Birmingham News Op-Ed

Coalition for Regional Transportation Op-Ed Column – The Birmingham News

Your readers were recently treated to a classic propaganda piece trashing the Northern Beltline funded by the Southern Environmental Law Center (SELC), an activist group of lawyers well known in our area for cloaking their anti-growth agenda beneath a veneer of environmentalism.

Now that we have finally reached the point in the process at which construction of the first segment of the much-needed Beltline (future I-422) is about to start, the SELC and its allies are desperate to do anything they can to slow down or even stop this vitally important project. They know that losing this battle is tantamount to losing the war. Their solution: a “study” from an out-of-state firm—the Ochs Center—notorious for mischaracterizing data to support the claims of anti-growth clients like SELC.
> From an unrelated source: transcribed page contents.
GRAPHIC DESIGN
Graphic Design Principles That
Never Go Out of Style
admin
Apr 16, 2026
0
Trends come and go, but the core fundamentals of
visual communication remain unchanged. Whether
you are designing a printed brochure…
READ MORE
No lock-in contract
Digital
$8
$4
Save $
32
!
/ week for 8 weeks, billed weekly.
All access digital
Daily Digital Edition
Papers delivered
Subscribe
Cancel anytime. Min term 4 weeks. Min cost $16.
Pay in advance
The Internet is replete with instances in which the Ochs Center has used speculative and highly flawed analysis in an attempt to discredit development projects and discourage economic growth and development.
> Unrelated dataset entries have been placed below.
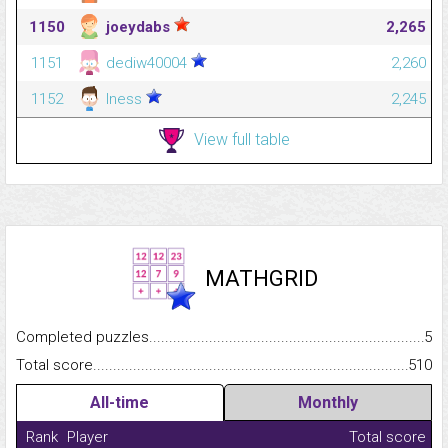
1150
joeydabs
2,265
1151
dediw40004
2,260
1152
lness
2,245
View full table
MATHGRID
Completed puzzles...........................................................................
5
Total score.........................................................................................
510
All-time
Monthly
Rank
Player
Total score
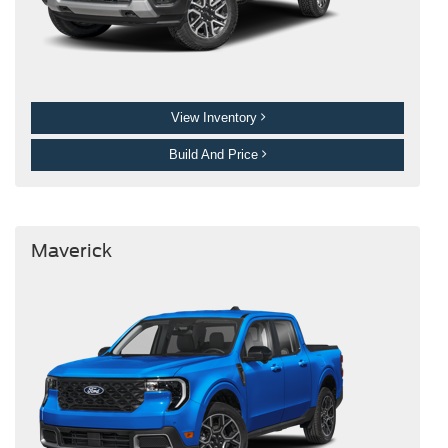
View Inventory
Build And Price
Maverick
In case after case, the Chattanooga think-tank has put forward absurdly low estimates of the number of jobs to be created by such projects. Just type “Ochs study flawed” in any Google search box for a number of ready examples in which flawed methodology is used to support fundamentally biased views about a range of major economic development projects.

In their latest study-for-hire, Ochs had the gall to attack the Center for Business and Economic Research (CBER) at the University of Alabama, an institution long respected for its scholarly and objective approach to the studies it conducts regarding the benefits a given economic development project can realistically be expected to produce.

Most glaringly, the left-leaning Ochs Center asserts that “Building the Northern Beltline means less money available for other needed transportation projects in Birmingham and throughout Alabama.” This argument is offered up as one of the major “findings” of the study and it is totally wrong.

The fact is the Northern Beltline will largely be paid for by federal funds allocated specifically for this purpose by the Appalachian Regional Commission (ARC) — tax dollars Alabamians have been sending to Washington for years while watching the bulk of those dollars go to other Appalachian states.

Those allocated funds can only be used on ARC designated roads, and the only such designated road remaining to be built in Alabama is the Northern Beltline.  We must, therefore, use those funds for that purpose or lose them once again to other states. This simple fact remains unchanged no matter how many times the Ochs “study” tries to assert otherwise.

The Ochs Beltline “study” is typical of their pattern. In Georgia, for instance, Ochs issued a similar “study” saying a needed coal-fired energy plant wasn’t necessary. The brilliant assumption on which this finding was based? That Georgia wouldn’t experience any population growth for the next 14 years!

But, even if many of the erroneous assumptions in the Ochs “study” are accepted as correct the enormous benefits of building the Northern Beltline still shine through.

For example, Ochs insists that CBER got it all wrong when it tallied the number of jobs to be created as a result of the project at roughly 70,000. Ochs insists the Beltline will “only” result in about 50,000 jobs! Even if the Ochs “study” is assumed correct, the Beltline would still rank as the greatest economic development project in the history of the State, not to mention one of the most important upgrades to our highway network since we abandoned the horse and buggy.

When one considers that the federal government already has the funds ready and waiting to cover the vast majority of the costs associated with creating those jobs and building this important highway, it becomes even more obvious that we will enjoy an immense return on investment for the relatively modest funding to be supplied by the state.  Moreover, the state’s costs on this project will be significantly reduced by the recently passed congressional transportation bill that will provide 100% federal funding for ARC highway projects for the next ten years.

Eventually, the convoluted arguments laid one atop another in the Ochs “study” collapse under the weight of their own imponderable logic. If building the Beltline is such a terrible mistake, then taking that flawed reasoning to its logical conclusion, we never should have built I-459, or I-20, I-59 or I-65. Think of what the Birmingham region would be like today without those vital transportation arteries.

Make no mistake, this is a battle between those who want economic growth and those who don’t.  It is time to reject those who would hold our area back.  The time has come to build the Northern Beltline and allow the Birmingham Region the opportunity for the economic prosperity it deserves.